Unmittelbar nach dem „Anschluss“ 1938 diente die Personenbahnhofshalle des Nordwestbahnhofs als Schauplatz für Propagandareden führender Nationalsozialisten wie Hermann Göring, Joseph Goebbels und Adolf Hitler. Von Anfang August bis Ende Oktober 1938 wurde dort auf einer Fläche von 4.800 Quadratmetern die antisemitische Wanderausstellung „Der ewige Jude“ in einer eigens für Wien erweiterten Fassung gezeigt. Sie zielte darauf ab, durch die systematische Diffamierung von Jüd*innen deren Ausgrenzung, Enteignung und Vertreibung zu rechtfertigen und zugleich gewaltsame Übergriffe gegen die jüdische Bevölkerung zu befördern.
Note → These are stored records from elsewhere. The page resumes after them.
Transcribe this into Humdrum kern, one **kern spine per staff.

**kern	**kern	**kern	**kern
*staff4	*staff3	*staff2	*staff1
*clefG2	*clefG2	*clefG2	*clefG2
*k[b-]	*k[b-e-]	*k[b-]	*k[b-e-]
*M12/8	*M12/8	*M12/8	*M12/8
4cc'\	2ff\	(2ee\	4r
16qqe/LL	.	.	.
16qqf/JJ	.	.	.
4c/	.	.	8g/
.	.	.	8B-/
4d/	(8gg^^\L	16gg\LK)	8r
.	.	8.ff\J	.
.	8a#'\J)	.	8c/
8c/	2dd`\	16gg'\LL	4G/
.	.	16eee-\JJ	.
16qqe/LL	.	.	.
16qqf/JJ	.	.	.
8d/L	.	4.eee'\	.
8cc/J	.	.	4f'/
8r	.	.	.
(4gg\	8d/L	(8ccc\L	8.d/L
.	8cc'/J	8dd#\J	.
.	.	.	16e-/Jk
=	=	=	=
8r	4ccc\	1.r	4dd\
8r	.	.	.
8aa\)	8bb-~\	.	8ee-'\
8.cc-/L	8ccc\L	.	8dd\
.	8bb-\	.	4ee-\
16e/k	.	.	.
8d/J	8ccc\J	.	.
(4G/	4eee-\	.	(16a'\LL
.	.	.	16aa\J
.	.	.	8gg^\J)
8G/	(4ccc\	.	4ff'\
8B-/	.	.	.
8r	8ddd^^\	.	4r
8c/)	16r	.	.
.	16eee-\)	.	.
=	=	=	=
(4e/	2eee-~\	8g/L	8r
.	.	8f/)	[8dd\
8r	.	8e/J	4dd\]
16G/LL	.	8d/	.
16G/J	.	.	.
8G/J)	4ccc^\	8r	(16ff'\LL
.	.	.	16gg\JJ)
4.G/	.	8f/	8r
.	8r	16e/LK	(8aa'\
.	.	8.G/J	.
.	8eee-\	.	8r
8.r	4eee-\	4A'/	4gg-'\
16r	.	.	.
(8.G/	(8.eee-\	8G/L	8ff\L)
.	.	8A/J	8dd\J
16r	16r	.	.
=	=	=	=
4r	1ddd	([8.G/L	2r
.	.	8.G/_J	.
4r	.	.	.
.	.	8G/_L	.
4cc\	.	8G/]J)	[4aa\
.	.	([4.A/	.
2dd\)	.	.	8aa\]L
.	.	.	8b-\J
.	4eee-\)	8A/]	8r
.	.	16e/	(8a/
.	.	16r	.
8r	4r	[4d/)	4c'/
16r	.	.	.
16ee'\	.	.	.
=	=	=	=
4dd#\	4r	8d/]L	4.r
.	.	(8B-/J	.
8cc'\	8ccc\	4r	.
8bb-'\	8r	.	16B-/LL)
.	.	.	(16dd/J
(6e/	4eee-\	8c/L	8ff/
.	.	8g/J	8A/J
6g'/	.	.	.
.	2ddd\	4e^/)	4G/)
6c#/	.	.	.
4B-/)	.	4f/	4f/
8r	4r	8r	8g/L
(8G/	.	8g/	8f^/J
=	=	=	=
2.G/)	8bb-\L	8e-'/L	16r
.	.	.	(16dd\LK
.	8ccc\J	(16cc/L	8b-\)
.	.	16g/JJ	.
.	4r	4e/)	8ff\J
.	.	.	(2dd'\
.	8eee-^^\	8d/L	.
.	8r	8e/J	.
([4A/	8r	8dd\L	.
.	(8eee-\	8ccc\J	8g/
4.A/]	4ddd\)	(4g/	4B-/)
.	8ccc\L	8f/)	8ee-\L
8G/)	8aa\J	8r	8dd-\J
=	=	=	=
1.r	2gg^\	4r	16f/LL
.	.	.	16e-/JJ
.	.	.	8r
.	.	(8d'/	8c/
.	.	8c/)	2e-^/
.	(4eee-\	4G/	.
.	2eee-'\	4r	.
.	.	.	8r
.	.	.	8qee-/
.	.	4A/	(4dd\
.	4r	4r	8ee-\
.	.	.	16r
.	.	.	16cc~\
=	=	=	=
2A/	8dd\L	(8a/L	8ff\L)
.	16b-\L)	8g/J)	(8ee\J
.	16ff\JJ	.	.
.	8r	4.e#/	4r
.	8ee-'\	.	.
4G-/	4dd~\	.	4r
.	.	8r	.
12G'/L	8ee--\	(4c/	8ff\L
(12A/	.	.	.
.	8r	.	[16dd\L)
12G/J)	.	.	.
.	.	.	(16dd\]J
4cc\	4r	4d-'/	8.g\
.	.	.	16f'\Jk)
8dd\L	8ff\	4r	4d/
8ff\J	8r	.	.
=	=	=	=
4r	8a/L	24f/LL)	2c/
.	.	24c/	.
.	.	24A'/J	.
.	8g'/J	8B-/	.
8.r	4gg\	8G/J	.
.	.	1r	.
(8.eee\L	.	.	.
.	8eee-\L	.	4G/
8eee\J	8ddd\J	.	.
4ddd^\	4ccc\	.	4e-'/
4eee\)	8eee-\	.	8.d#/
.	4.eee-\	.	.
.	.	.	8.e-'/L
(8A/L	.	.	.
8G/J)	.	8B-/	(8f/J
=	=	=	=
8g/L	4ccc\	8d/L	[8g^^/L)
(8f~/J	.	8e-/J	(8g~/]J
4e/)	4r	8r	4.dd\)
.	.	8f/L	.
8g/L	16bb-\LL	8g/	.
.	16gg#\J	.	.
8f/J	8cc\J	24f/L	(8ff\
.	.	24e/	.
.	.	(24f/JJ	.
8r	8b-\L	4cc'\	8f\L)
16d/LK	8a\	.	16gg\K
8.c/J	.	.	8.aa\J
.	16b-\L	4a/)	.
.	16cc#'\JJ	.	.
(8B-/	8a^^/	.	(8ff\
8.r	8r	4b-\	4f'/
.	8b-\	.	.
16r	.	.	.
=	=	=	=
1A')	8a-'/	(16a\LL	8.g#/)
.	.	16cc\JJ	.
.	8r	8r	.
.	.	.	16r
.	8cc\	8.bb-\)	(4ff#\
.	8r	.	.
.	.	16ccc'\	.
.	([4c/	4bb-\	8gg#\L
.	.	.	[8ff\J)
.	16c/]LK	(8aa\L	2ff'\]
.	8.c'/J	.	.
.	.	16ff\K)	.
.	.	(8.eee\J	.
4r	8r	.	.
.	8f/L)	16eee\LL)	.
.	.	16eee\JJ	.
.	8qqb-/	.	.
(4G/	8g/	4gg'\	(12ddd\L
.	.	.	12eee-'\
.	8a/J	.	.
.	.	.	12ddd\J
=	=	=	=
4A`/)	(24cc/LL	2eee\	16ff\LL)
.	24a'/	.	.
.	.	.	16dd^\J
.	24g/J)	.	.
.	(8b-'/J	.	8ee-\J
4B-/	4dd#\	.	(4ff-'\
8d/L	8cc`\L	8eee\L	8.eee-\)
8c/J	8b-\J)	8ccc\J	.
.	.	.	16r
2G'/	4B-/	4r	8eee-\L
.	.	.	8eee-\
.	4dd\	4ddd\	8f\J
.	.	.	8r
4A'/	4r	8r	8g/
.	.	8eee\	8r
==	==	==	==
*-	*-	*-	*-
Um einen Erinnerungsort zur Bedeutung des Nordwestbahnhofs in der Zeit des Nationalsozialismus zu schaffen, realisierte Tracing Spaces im Jahr 2021 – gefördert von „Kunst im öffentlichen Raum Wien“ – eine Installation, die die Umrisse der 1952 abgerissenen Bahnhofshalle sowie die Einbauten der damaligen Ausstellung am Originalstandort und im Maßstab 1:1 nachzeichnet.
Ursprünglich nur für einen Sommer konzipiert, besteht diese Markierung dank der Unterstützung von ÖBB und PORR bis heute. Sie bildet den Rahmen für zahlreiche Veranstaltungen und Führungen. Zugleich ist sie Ausdruck der Hoffnung der Initiator*innen, dass im hier neu entstehenden Stadtteil für 16.000 Bewohner*innen ein dauerhafter Erinnerungsort in angemessener Form und Größe etabliert wird.

Die 90-minütige dialogische Führung bietet Raum für Austausch. Die Teilnehmenden werden ermutigt, Fragen zu stellen und über Möglichkeiten und Grenzen für einen zukünftigen Gedenkort zu diskutieren.